--- WORK INSTRUCTION ---
Repeat exactly the lines of the records below, starting at the line containing "X38361904Y-17898904D01*" and ending at the line containing "X105750000Y-67075000D03*". Leave the pictures out.

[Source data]
--*--
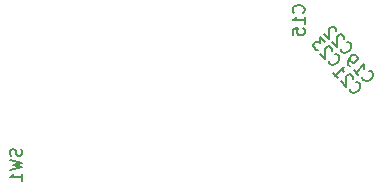
<source format=gbo>
G04 #@! TF.GenerationSoftware,KiCad,Pcbnew,(5.1.6)-1*
G04 #@! TF.CreationDate,2020-12-22T11:02:33+08:00*
G04 #@! TF.ProjectId,V1.0,56312e30-2e6b-4696-9361-645f70636258,rev?*
G04 #@! TF.SameCoordinates,Original*
G04 #@! TF.FileFunction,Legend,Bot*
G04 #@! TF.FilePolarity,Positive*
%FSLAX46Y46*%
G04 Gerber Fmt 4.6, Leading zero omitted, Abs format (unit mm)*
G04 Created by KiCad (PCBNEW (5.1.6)-1) date 2020-12-22 11:02:33*
%MOMM*%
%LPD*%
G01*
G04 APERTURE LIST*
%ADD10C,0.150000*%
G04 APERTURE END LIST*
D10*
X40588030Y-20074606D02*
X40588030Y-20141950D01*
X40655374Y-20276637D01*
X40722717Y-20343980D01*
X40857404Y-20411324D01*
X40992091Y-20411324D01*
X41093106Y-20377652D01*
X41261465Y-20276637D01*
X41362480Y-20175622D01*
X41463496Y-20007263D01*
X41497167Y-19906248D01*
X41497167Y-19771561D01*
X41429824Y-19636874D01*
X41362480Y-19569530D01*
X41227793Y-19502187D01*
X41160450Y-19502187D01*
X40891076Y-19232812D02*
X40891076Y-19165469D01*
X40857404Y-19064454D01*
X40689045Y-18896095D01*
X40588030Y-18862423D01*
X40520687Y-18862423D01*
X40419671Y-18896095D01*
X40352328Y-18963438D01*
X40284984Y-19098125D01*
X40284984Y-19906248D01*
X39847251Y-19468515D01*
X40318656Y-18525706D02*
X39880923Y-18087973D01*
X39847251Y-18593049D01*
X39746236Y-18492034D01*
X39645221Y-18458362D01*
X39577877Y-18458362D01*
X39476862Y-18492034D01*
X39308503Y-18660393D01*
X39274832Y-18761408D01*
X39274832Y-18828751D01*
X39308503Y-18929767D01*
X39510534Y-19131797D01*
X39611549Y-19165469D01*
X39678893Y-19165469D01*
X14565261Y-27559166D02*
X14612880Y-27702023D01*
X14612880Y-27940119D01*
X14565261Y-28035357D01*
X14517642Y-28082976D01*
X14422404Y-28130595D01*
X14327166Y-28130595D01*
X14231928Y-28082976D01*
X14184309Y-28035357D01*
X14136690Y-27940119D01*
X14089071Y-27749642D01*
X14041452Y-27654404D01*
X13993833Y-27606785D01*
X13898595Y-27559166D01*
X13803357Y-27559166D01*
X13708119Y-27606785D01*
X13660500Y-27654404D01*
X13612880Y-27749642D01*
X13612880Y-27987738D01*
X13660500Y-28130595D01*
X13612880Y-28463928D02*
X14612880Y-28702023D01*
X13898595Y-28892500D01*
X14612880Y-29082976D01*
X13612880Y-29321071D01*
X14612880Y-30225833D02*
X14612880Y-29654404D01*
X14612880Y-29940119D02*
X13612880Y-29940119D01*
X13755738Y-29844880D01*
X13850976Y-29749642D01*
X13898595Y-29654404D01*
X41604030Y-19058606D02*
X41604030Y-19125950D01*
X41671374Y-19260637D01*
X41738717Y-19327980D01*
X41873404Y-19395324D01*
X42008091Y-19395324D01*
X42109106Y-19361652D01*
X42277465Y-19260637D01*
X42378480Y-19159622D01*
X42479496Y-18991263D01*
X42513167Y-18890248D01*
X42513167Y-18755561D01*
X42445824Y-18620874D01*
X42378480Y-18553530D01*
X42243793Y-18486187D01*
X42176450Y-18486187D01*
X41907076Y-18216812D02*
X41907076Y-18149469D01*
X41873404Y-18048454D01*
X41705045Y-17880095D01*
X41604030Y-17846423D01*
X41536687Y-17846423D01*
X41435671Y-17880095D01*
X41368328Y-17947438D01*
X41300984Y-18082125D01*
X41300984Y-18890248D01*
X40863251Y-18452515D01*
X41233641Y-17543377D02*
X41233641Y-17476034D01*
X41199969Y-17375019D01*
X41031610Y-17206660D01*
X40930595Y-17172988D01*
X40863251Y-17172988D01*
X40762236Y-17206660D01*
X40694893Y-17274003D01*
X40627549Y-17408690D01*
X40627549Y-18216812D01*
X40189816Y-17779080D01*
X42366030Y-22424106D02*
X42366030Y-22491450D01*
X42433374Y-22626137D01*
X42500717Y-22693480D01*
X42635404Y-22760824D01*
X42770091Y-22760824D01*
X42871106Y-22727152D01*
X43039465Y-22626137D01*
X43140480Y-22525122D01*
X43241496Y-22356763D01*
X43275167Y-22255748D01*
X43275167Y-22121061D01*
X43207824Y-21986374D01*
X43140480Y-21919030D01*
X43005793Y-21851687D01*
X42938450Y-21851687D01*
X42669076Y-21582312D02*
X42669076Y-21514969D01*
X42635404Y-21413954D01*
X42467045Y-21245595D01*
X42366030Y-21211923D01*
X42298687Y-21211923D01*
X42197671Y-21245595D01*
X42130328Y-21312938D01*
X42062984Y-21447625D01*
X42062984Y-22255748D01*
X41625251Y-21818015D01*
X40951816Y-21144580D02*
X41355877Y-21548641D01*
X41153847Y-21346610D02*
X41860954Y-20639503D01*
X41827282Y-20807862D01*
X41827282Y-20942549D01*
X41860954Y-21043564D01*
X43445530Y-21471606D02*
X43445530Y-21538950D01*
X43512874Y-21673637D01*
X43580217Y-21740980D01*
X43714904Y-21808324D01*
X43849591Y-21808324D01*
X43950606Y-21774652D01*
X44118965Y-21673637D01*
X44219980Y-21572622D01*
X44320996Y-21404263D01*
X44354667Y-21303248D01*
X44354667Y-21168561D01*
X44287324Y-21033874D01*
X44219980Y-20966530D01*
X44085293Y-20899187D01*
X44017950Y-20899187D01*
X42704751Y-20865515D02*
X43108812Y-21269576D01*
X42906782Y-21067545D02*
X43613889Y-20360438D01*
X43580217Y-20528797D01*
X43580217Y-20663484D01*
X43613889Y-20764500D01*
X42368034Y-20528797D02*
X42233347Y-20394110D01*
X42199675Y-20293095D01*
X42199675Y-20225751D01*
X42233347Y-20057393D01*
X42334362Y-19889034D01*
X42603736Y-19619660D01*
X42704751Y-19585988D01*
X42772095Y-19585988D01*
X42873110Y-19619660D01*
X43007797Y-19754347D01*
X43041469Y-19855362D01*
X43041469Y-19922706D01*
X43007797Y-20023721D01*
X42839438Y-20192080D01*
X42738423Y-20225751D01*
X42671080Y-20225751D01*
X42570064Y-20192080D01*
X42435377Y-20057393D01*
X42401706Y-19956377D01*
X42401706Y-19889034D01*
X42435377Y-19788019D01*
X38457142Y-15994142D02*
X38504761Y-15946523D01*
X38552380Y-15803666D01*
X38552380Y-15708428D01*
X38504761Y-15565571D01*
X38409523Y-15470333D01*
X38314285Y-15422714D01*
X38123809Y-15375095D01*
X37980952Y-15375095D01*
X37790476Y-15422714D01*
X37695238Y-15470333D01*
X37600000Y-15565571D01*
X37552380Y-15708428D01*
X37552380Y-15803666D01*
X37600000Y-15946523D01*
X37647619Y-15994142D01*
X38552380Y-16946523D02*
X38552380Y-16375095D01*
X38552380Y-16660809D02*
X37552380Y-16660809D01*
X37695238Y-16565571D01*
X37790476Y-16470333D01*
X37838095Y-16375095D01*
X37552380Y-17851285D02*
X37552380Y-17375095D01*
X38028571Y-17327476D01*
X37980952Y-17375095D01*
X37933333Y-17470333D01*
X37933333Y-17708428D01*
X37980952Y-17803666D01*
X38028571Y-17851285D01*
X38123809Y-17898904D01*
X38361904Y-17898904D01*
X38457142Y-17851285D01*
X38504761Y-17803666D01*
X38552380Y-17708428D01*
X38552380Y-17470333D01*
X38504761Y-17375095D01*
X38457142Y-17327476D01*
M02*

</source>
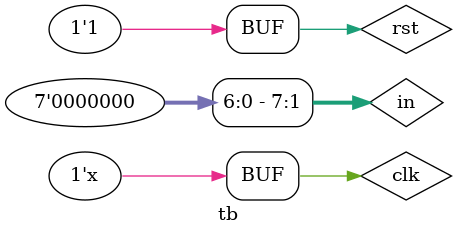
<source format=sv>
module tb( );
reg rst,clk;reg [7:0] in;
wire[7:0] out;

d_ff a1(in,clk,rst,out);

always #5 clk=~clk;

initial begin
clk=0;rst=1;
repeat(2)begin
#3
in=$random;
#7;
end
rst=0;
repeat(5)begin
#3
in=$random;
#7;
end
rst=1;
repeat(2)begin
#3
in=$random;
#7;
end

end
endmodule

</source>
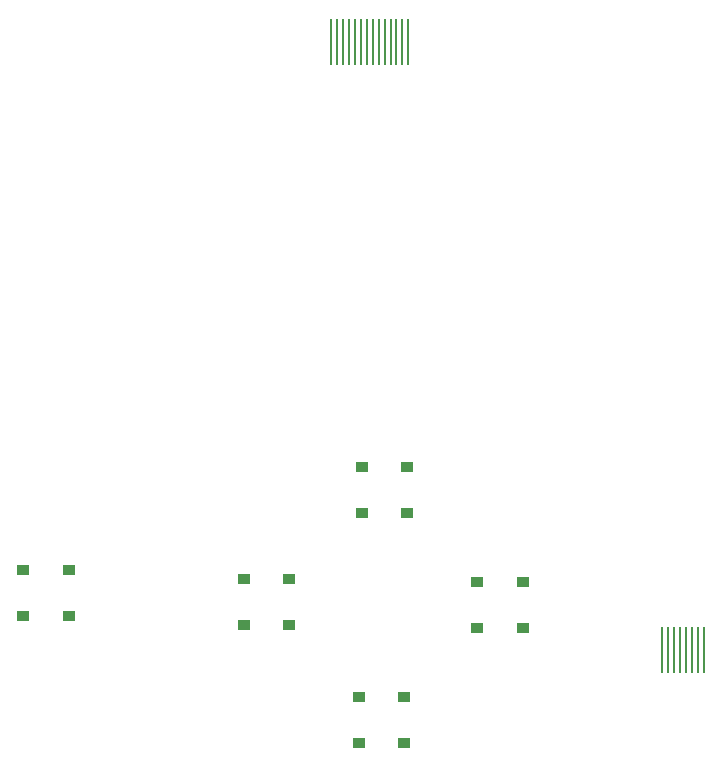
<source format=gbr>
%TF.GenerationSoftware,KiCad,Pcbnew,7.0.5*%
%TF.CreationDate,2023-07-18T08:52:37+01:00*%
%TF.ProjectId,rbuttons,72627574-746f-46e7-932e-6b696361645f,rev?*%
%TF.SameCoordinates,Original*%
%TF.FileFunction,Paste,Bot*%
%TF.FilePolarity,Positive*%
%FSLAX46Y46*%
G04 Gerber Fmt 4.6, Leading zero omitted, Abs format (unit mm)*
G04 Created by KiCad (PCBNEW 7.0.5) date 2023-07-18 08:52:37*
%MOMM*%
%LPD*%
G01*
G04 APERTURE LIST*
%ADD10R,1.000000X0.900000*%
%ADD11R,0.250000X4.000000*%
G04 APERTURE END LIST*
D10*
%TO.C,U2*%
X77000000Y-111750000D03*
X77000000Y-115650178D03*
X73139954Y-111750000D03*
X73139954Y-115650178D03*
%TD*%
%TO.C,U5*%
X115430023Y-112800038D03*
X115430023Y-116700216D03*
X111569977Y-112800038D03*
X111569977Y-116700216D03*
%TD*%
%TO.C,U3*%
X95680023Y-112550038D03*
X95680023Y-116450216D03*
X91819977Y-112550038D03*
X91819977Y-116450216D03*
%TD*%
D11*
%TO.C,C2*%
X130750000Y-118500000D03*
X130250000Y-118500000D03*
X129750000Y-118500000D03*
X129250000Y-118500000D03*
X128750000Y-118500000D03*
X128250000Y-118500000D03*
X127750000Y-118500000D03*
X127250000Y-118500000D03*
%TD*%
%TO.C,C1*%
X105750000Y-67075000D03*
X105250000Y-67075000D03*
X104750000Y-67075000D03*
X104250000Y-67075000D03*
X103750000Y-67075000D03*
X103250000Y-67075000D03*
X102750000Y-67075000D03*
X102250000Y-67075000D03*
X101750000Y-67075000D03*
X101250000Y-67075000D03*
X100750000Y-67075000D03*
X100250000Y-67075000D03*
X99750000Y-67075000D03*
X99250000Y-67075000D03*
%TD*%
D10*
%TO.C,U1*%
X105680023Y-103050038D03*
X105680023Y-106950216D03*
X101819977Y-103050038D03*
X101819977Y-106950216D03*
%TD*%
%TO.C,U4*%
X105430023Y-122550038D03*
X105430023Y-126450216D03*
X101569977Y-122550038D03*
X101569977Y-126450216D03*
%TD*%
M02*

</source>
--*--
--- TASK ANSWER ---
X38361904Y-17898904D01*
X38457142Y-17851285D01*
X38504761Y-17803666D01*
X38552380Y-17708428D01*
X38552380Y-17470333D01*
X38504761Y-17375095D01*
X38457142Y-17327476D01*
M02*

</source>
<source format=sv>
module tb( );
reg rst,clk;reg [7:0] in;
wire[7:0] out;

d_ff a1(in,clk,rst,out);

always #5 clk=~clk;

initial begin
clk=0;rst=1;
repeat(2)begin
#3
in=$random;
#7;
end
rst=0;
repeat(5)begin
#3
in=$random;
#7;
end
rst=1;
repeat(2)begin
#3
in=$random;
#7;
end

end
endmodule

</source>
<source format=gbr>
%TF.GenerationSoftware,KiCad,Pcbnew,7.0.5*%
%TF.CreationDate,2023-07-18T08:52:37+01:00*%
%TF.ProjectId,rbuttons,72627574-746f-46e7-932e-6b696361645f,rev?*%
%TF.SameCoordinates,Original*%
%TF.FileFunction,Paste,Bot*%
%TF.FilePolarity,Positive*%
%FSLAX46Y46*%
G04 Gerber Fmt 4.6, Leading zero omitted, Abs format (unit mm)*
G04 Created by KiCad (PCBNEW 7.0.5) date 2023-07-18 08:52:37*
%MOMM*%
%LPD*%
G01*
G04 APERTURE LIST*
%ADD10R,1.000000X0.900000*%
%ADD11R,0.250000X4.000000*%
G04 APERTURE END LIST*
D10*
%TO.C,U2*%
X77000000Y-111750000D03*
X77000000Y-115650178D03*
X73139954Y-111750000D03*
X73139954Y-115650178D03*
%TD*%
%TO.C,U5*%
X115430023Y-112800038D03*
X115430023Y-116700216D03*
X111569977Y-112800038D03*
X111569977Y-116700216D03*
%TD*%
%TO.C,U3*%
X95680023Y-112550038D03*
X95680023Y-116450216D03*
X91819977Y-112550038D03*
X91819977Y-116450216D03*
%TD*%
D11*
%TO.C,C2*%
X130750000Y-118500000D03*
X130250000Y-118500000D03*
X129750000Y-118500000D03*
X129250000Y-118500000D03*
X128750000Y-118500000D03*
X128250000Y-118500000D03*
X127750000Y-118500000D03*
X127250000Y-118500000D03*
%TD*%
%TO.C,C1*%
X105750000Y-67075000D03*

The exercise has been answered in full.